One thing I’ve heard from a variety of sources is this responsibility and associated guilt are pretty recent on the anthropology timeline. With apologies to the Brady Bunch, parents typically didn’t spend as much time with their kids a generation ago. Mine certainly didn’t.
This paradigm of two employed parents who read Emily Oster books, leave work at 3:45 on Wednesdays and 3:25 on Thursdays to take the kids to swimming and art classes, and make time to play with them morning and night is new and possibly unnatural.
Some believe we’re built to raise children in villages. Dropping them off at Montessori school for eight hours a day indeed feels quite right. I wonder how much more team support is optimal.
We’re lucky to have four grandparents, but it’s tough to get a read on how much we should be asking of them. One set will say they’re happy to watch the kids even if they’re not. The other will say they don’t want to watch them, even if they do, which they might not. Both sets have health challenges. And our siblings are astoundingly worthless when it comes to childcare help, not that I blame them.
So back to the nanny and the pool. The peculiarity of that setup might be offset by its efficiency. Conserving the mom’s energy for the home stretch in the evening makes sense. The village can be outsourced, as is the case with school.
The concept of a nanny always felt foreign to me, something far off in the rich white country club category. That’s probably another subtle sign of my age. Nannies seem pretty common at our kids’ school in 2024, although the high tuition is unlikely to draw socioeconomic diversity.
Our Asian friend said their Brazilian nanny was a game-changer. I can see that. The difference between being in a doting father mindset and wanting to hide from the family in a witness protection program can be small, sometimes just like 45 quiet minutes to myself to regroup.
For example, picking up the kids from school depletes my dad tank. I’m compelled to talk to numerous adults and children because my people-pleasing complex overrides my introversion. I somehow have to carry eight things even though they have backpacks. Last week I mixed up my toddler’s dirty clothes bag with someone else’s and saw underwear almost the size of mine with a tennis-ball-sized aurora where a turd had dropped. I almost vomited into it.

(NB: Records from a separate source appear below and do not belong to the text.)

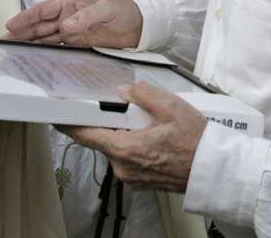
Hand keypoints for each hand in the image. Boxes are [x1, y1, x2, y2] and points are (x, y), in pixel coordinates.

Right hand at [5, 0, 142, 47]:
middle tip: (4, 41)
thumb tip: (65, 26)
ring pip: (44, 38)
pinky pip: (57, 48)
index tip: (11, 24)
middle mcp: (66, 17)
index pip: (43, 10)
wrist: (139, 26)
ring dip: (29, 43)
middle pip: (39, 26)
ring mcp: (70, 31)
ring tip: (12, 51)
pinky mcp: (77, 44)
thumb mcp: (106, 10)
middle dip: (21, 33)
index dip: (26, 17)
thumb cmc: (123, 11)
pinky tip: (34, 58)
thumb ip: (85, 17)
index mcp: (70, 3)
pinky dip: (44, 53)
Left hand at [59, 81, 206, 191]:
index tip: (56, 114)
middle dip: (112, 121)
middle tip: (133, 111)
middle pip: (102, 138)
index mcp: (126, 148)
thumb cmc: (195, 142)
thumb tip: (125, 90)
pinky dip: (135, 145)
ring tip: (151, 126)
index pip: (85, 135)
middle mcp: (124, 166)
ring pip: (117, 147)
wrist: (213, 170)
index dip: (69, 123)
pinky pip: (128, 157)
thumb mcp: (171, 107)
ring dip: (126, 133)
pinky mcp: (140, 180)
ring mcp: (132, 176)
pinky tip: (153, 138)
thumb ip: (143, 94)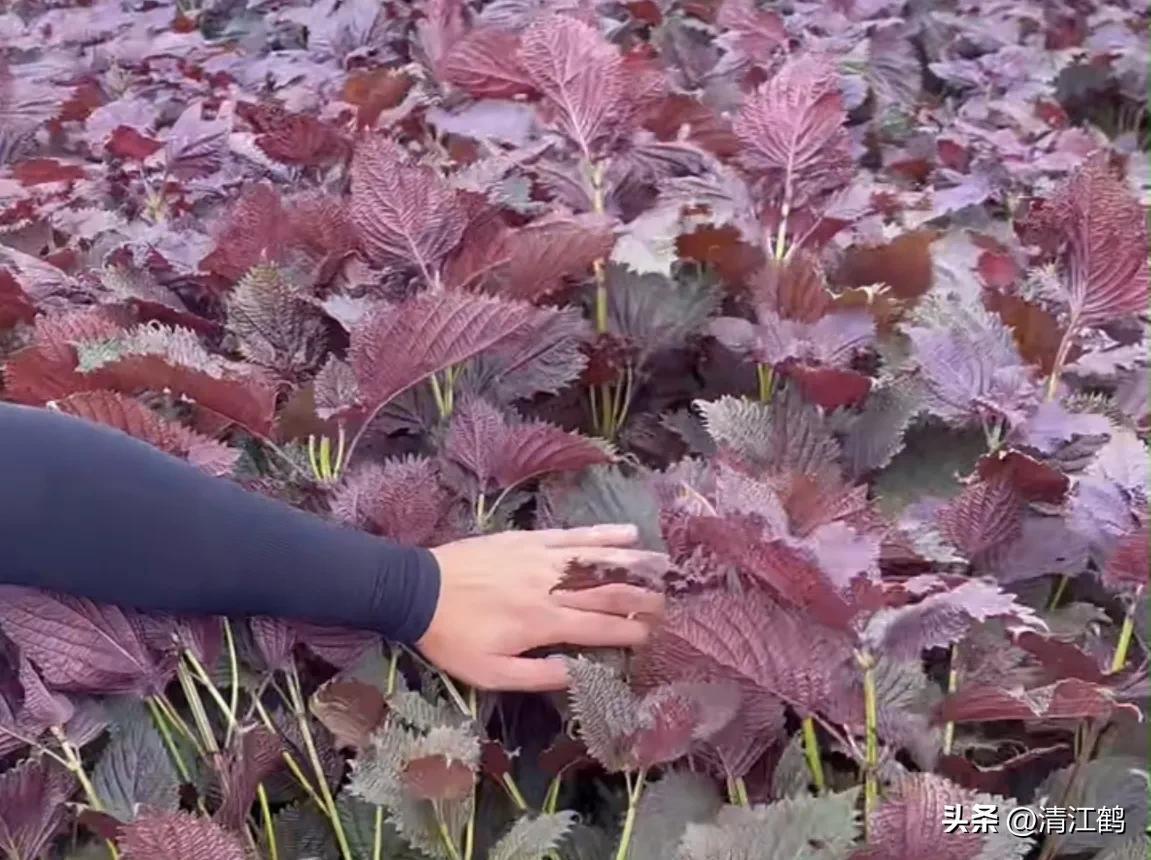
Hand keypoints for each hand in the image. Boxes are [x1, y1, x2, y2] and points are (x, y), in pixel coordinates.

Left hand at [418, 524, 665, 691]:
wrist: (416, 590)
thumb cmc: (452, 637)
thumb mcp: (489, 673)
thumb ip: (536, 675)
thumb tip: (576, 675)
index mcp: (543, 622)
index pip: (599, 627)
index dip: (629, 632)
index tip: (653, 635)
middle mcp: (550, 587)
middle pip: (606, 591)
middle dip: (641, 598)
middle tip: (668, 604)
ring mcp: (542, 558)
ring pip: (597, 559)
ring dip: (633, 563)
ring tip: (663, 566)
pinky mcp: (529, 539)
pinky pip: (573, 535)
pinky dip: (602, 534)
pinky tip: (626, 533)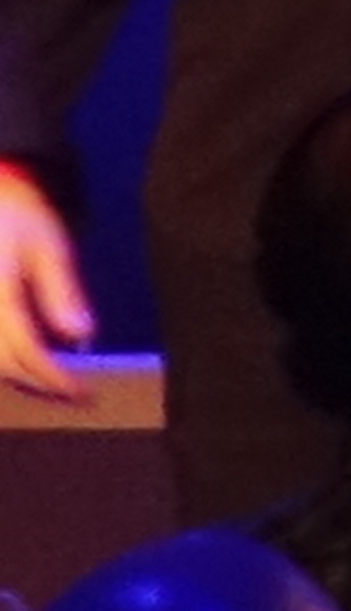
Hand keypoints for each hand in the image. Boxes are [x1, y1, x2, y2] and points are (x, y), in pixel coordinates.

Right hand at [0, 165, 93, 402]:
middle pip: (1, 365)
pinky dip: (4, 361)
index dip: (53, 378)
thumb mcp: (50, 246)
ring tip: (55, 382)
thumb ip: (63, 293)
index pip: (24, 349)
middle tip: (75, 394)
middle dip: (39, 385)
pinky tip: (27, 362)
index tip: (83, 393)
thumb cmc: (20, 216)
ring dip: (19, 378)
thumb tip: (82, 337)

My kids run around the halls and lobby like it’s a circus, and I’m the bumbling clown trying to corral them. Yes, the judgment here falls on my bad parenting and not them.

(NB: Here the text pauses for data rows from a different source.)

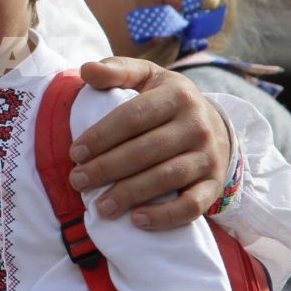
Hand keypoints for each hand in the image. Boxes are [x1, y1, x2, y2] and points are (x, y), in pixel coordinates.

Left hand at [69, 58, 230, 227]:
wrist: (216, 127)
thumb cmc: (167, 102)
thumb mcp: (147, 77)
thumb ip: (117, 70)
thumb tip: (85, 70)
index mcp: (177, 95)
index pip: (133, 117)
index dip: (102, 136)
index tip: (75, 153)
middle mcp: (197, 125)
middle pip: (146, 150)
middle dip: (107, 168)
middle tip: (77, 181)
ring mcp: (208, 157)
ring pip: (166, 178)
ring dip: (130, 194)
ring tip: (100, 207)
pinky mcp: (213, 185)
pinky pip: (193, 206)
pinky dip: (166, 216)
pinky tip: (138, 221)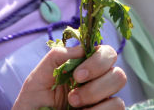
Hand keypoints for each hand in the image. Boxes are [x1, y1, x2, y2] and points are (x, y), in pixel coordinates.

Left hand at [12, 44, 126, 109]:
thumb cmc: (34, 103)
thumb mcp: (39, 77)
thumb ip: (57, 57)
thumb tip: (82, 49)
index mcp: (84, 68)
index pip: (107, 54)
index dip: (98, 61)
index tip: (77, 75)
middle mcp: (98, 83)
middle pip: (118, 73)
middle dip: (96, 85)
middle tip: (73, 98)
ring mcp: (104, 101)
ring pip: (119, 92)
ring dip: (95, 97)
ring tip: (74, 107)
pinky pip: (118, 107)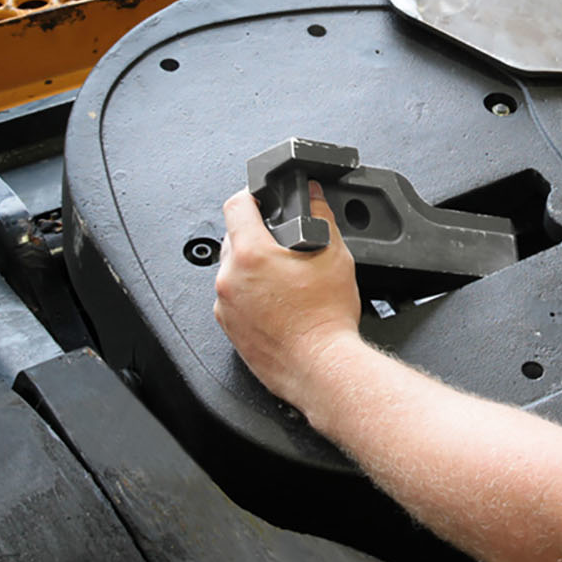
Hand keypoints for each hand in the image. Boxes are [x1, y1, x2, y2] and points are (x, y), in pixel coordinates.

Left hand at [214, 182, 362, 408]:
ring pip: (233, 271)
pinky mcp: (229, 328)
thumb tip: (314, 198)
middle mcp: (230, 279)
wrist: (320, 367)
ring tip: (285, 280)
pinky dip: (251, 295)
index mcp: (251, 255)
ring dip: (253, 268)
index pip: (236, 206)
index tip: (260, 197)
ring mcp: (225, 306)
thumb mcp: (335, 256)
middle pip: (233, 239)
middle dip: (256, 236)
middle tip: (284, 246)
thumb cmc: (325, 320)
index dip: (251, 195)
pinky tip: (279, 303)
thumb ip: (321, 218)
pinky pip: (234, 299)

Teachers leaving for the day 20 minutes after we said goodbye to them laugh when they see me still out front waiting for my sons to tire of playing with sticks. Then I bake in the Texas sun while trying to coax them into their car seats and endure a mild heart attack making a left turn at an intersection that badly needs a traffic light during rush hour.

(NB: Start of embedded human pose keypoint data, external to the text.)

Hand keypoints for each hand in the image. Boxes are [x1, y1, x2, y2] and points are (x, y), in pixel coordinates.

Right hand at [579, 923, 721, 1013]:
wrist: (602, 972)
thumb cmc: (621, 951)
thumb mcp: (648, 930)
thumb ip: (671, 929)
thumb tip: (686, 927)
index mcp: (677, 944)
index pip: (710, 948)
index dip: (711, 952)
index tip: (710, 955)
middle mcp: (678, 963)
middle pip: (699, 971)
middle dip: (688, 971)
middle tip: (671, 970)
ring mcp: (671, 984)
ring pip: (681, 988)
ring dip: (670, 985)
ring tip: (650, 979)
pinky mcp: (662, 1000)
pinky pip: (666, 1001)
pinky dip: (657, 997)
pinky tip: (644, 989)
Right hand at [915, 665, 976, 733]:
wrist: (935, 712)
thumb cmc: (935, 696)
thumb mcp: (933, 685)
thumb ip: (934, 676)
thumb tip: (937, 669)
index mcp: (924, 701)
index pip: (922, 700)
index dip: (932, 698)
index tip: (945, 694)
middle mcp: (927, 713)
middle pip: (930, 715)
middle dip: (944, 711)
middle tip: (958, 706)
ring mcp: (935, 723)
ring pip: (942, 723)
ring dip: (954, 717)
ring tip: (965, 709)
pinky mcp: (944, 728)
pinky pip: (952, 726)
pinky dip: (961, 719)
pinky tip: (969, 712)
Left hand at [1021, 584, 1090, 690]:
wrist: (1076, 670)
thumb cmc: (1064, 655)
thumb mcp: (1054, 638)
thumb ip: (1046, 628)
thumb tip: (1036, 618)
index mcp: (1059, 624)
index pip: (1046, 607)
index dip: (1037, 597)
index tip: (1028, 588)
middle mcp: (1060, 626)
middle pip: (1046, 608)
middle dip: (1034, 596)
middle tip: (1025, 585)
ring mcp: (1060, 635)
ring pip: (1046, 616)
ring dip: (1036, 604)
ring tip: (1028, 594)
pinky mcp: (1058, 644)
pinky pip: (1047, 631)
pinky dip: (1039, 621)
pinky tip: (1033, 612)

When I get home, sometimes after taking them to the grocery store which is another blood pressure-spiking event, I am not eager to play with the kids. I need a breather.
Now if a nanny handled pickup, I would be eager to stop working and wait for them by the garage door with fedora in hand. The same goes for bathtime or getting them ready to go somewhere. Even just being able to sleep in for a morning significantly improves my ability to be wholly focused on my kids for longer.
The idea is to get breaks between sprints rather than sprinting a marathon and faltering. I don’t understand how single parents do it, how the math adds up. I wish they all had nannies. Whereas before I had some preconceived notions about rich folks offloading parenting duties, I’ve learned somewhat counterintuitively enlisting more caretakers can increase net quality time.